> _Job item_: The line containing "of lower reb...</div>" marks where copying starts, so set down that line and each one after it exactly, through the end of the records.

Before-and-after page screenshots:
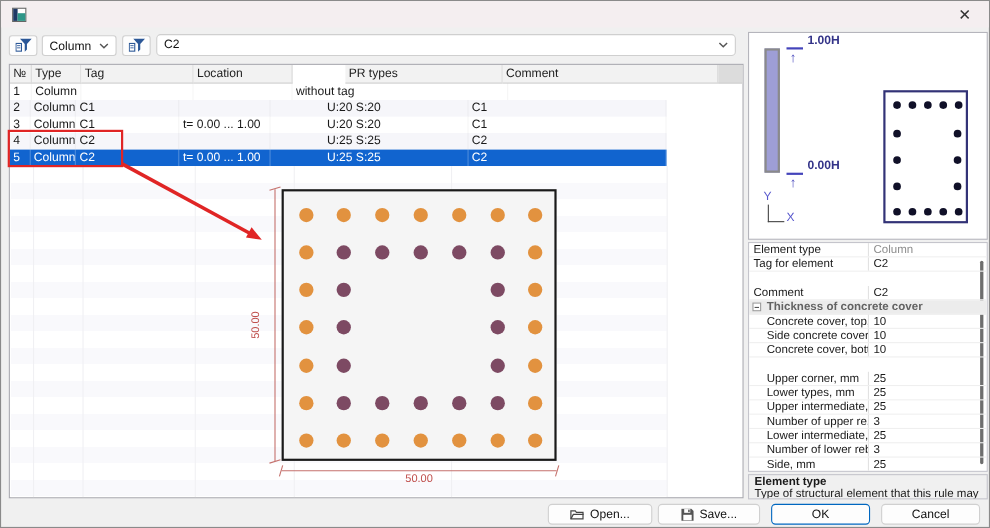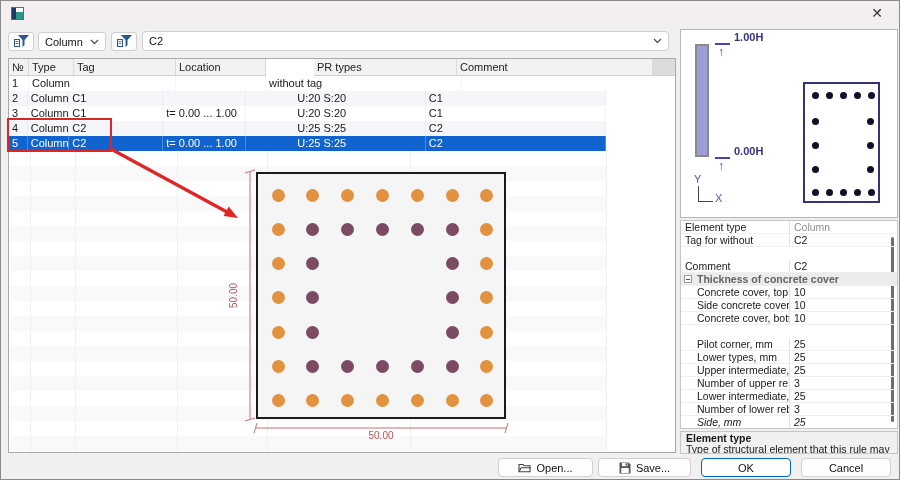--- a/index.html
+++ b/index.html
@@ -289,21 +289,21 @@
       </div>
   </div>
 
   <div class="propgrid" id="propgrid">
     <div class="pscroll" style="top:16px;height:185px;"></div>
   <div class="prow item" style="top: 0px;">
         <div class="pname">Element type</div>
         <div class="pval muted">Column</div>
       </div>
       <div class="prow item" style="top: 13px;">
-        <div class="pname">Tag for without</div>
+        <div class="pname">Tag for element</div>
         <div class="pval">C2</div>
       </div>
       <div class="prow item" style="top: 39px;">
         <div class="pname">Comment</div>
         <div class="pval">C2</div>
       </div>
       <div class="prow group" style="top: 52px;">
         <div class="collapse-box">
           <div class="minus"></div>
         </div>
@@ -315,21 +315,21 @@
       </div>
       <div class="prow child" style="top: 78px;">
         <div class="pname">Side concrete cover, ...</div>
         <div class="pval">10</div>
       </div>
       <div class="prow child" style="top: 91px;">
         <div class="pname">Concrete cover, bott...</div>
         <div class="pval">10</div>
       </div>
       <div class="prow child" style="top: 117px;">
-        <div class="pname">Pilot corner, mm</div>
+        <div class="pname">Upper corner, mm</div>
         <div class="pval">25</div>
       </div>
       <div class="prow child" style="top: 130px;">
         <div class="pname">Lower types, mm</div>
         <div class="pval">25</div>
       </div>
       <div class="prow child" style="top: 143px;">
         <div class="pname">Upper intermediate, ...</div>
         <div class="pval">25</div>
       </div>
@@ -338,21 +338,21 @@
         <div class="pval">3</div>
       </div>
       <div class="prow child" style="top: 169px;">
         <div class="pname">Lower intermediate, ...</div>
         <div class="pval">25</div>
       </div>
       <div class="prow child" style="top: 182px;">
         <div class="pname">Number of lower reb...</div>
         <div class="pval">3</div>
       </div>
-      <div class="prow child" style="top: 195px; font-style: italic;">
+      <div class="prow child" style="top: 195px;">
         <div class="pname">Side, mm</div>
         <div class="pval">25</div>
       </div>
     </div>
 
   <div class="descbox">
     <div class="dtitle">Element type</div>
     <div class="dtext">Type of structural element that this rule may be</div>
   </div>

> _Solution below_:
         <div class="pname">Number of lower reb...</div>
         <div class="pval">3</div>
       </div>
-      <div class="prow child" style="top: 195px; font-style: italic;">
+      <div class="prow child" style="top: 195px;">
         <div class="pname">Side, mm</div>
         <div class="pval">25</div>
       </div>
     </div>
 
   <div class="descbox">
     <div class="dtitle">Element type</div>
     <div class="dtext">Type of structural element that this rule may be</div>
   </div>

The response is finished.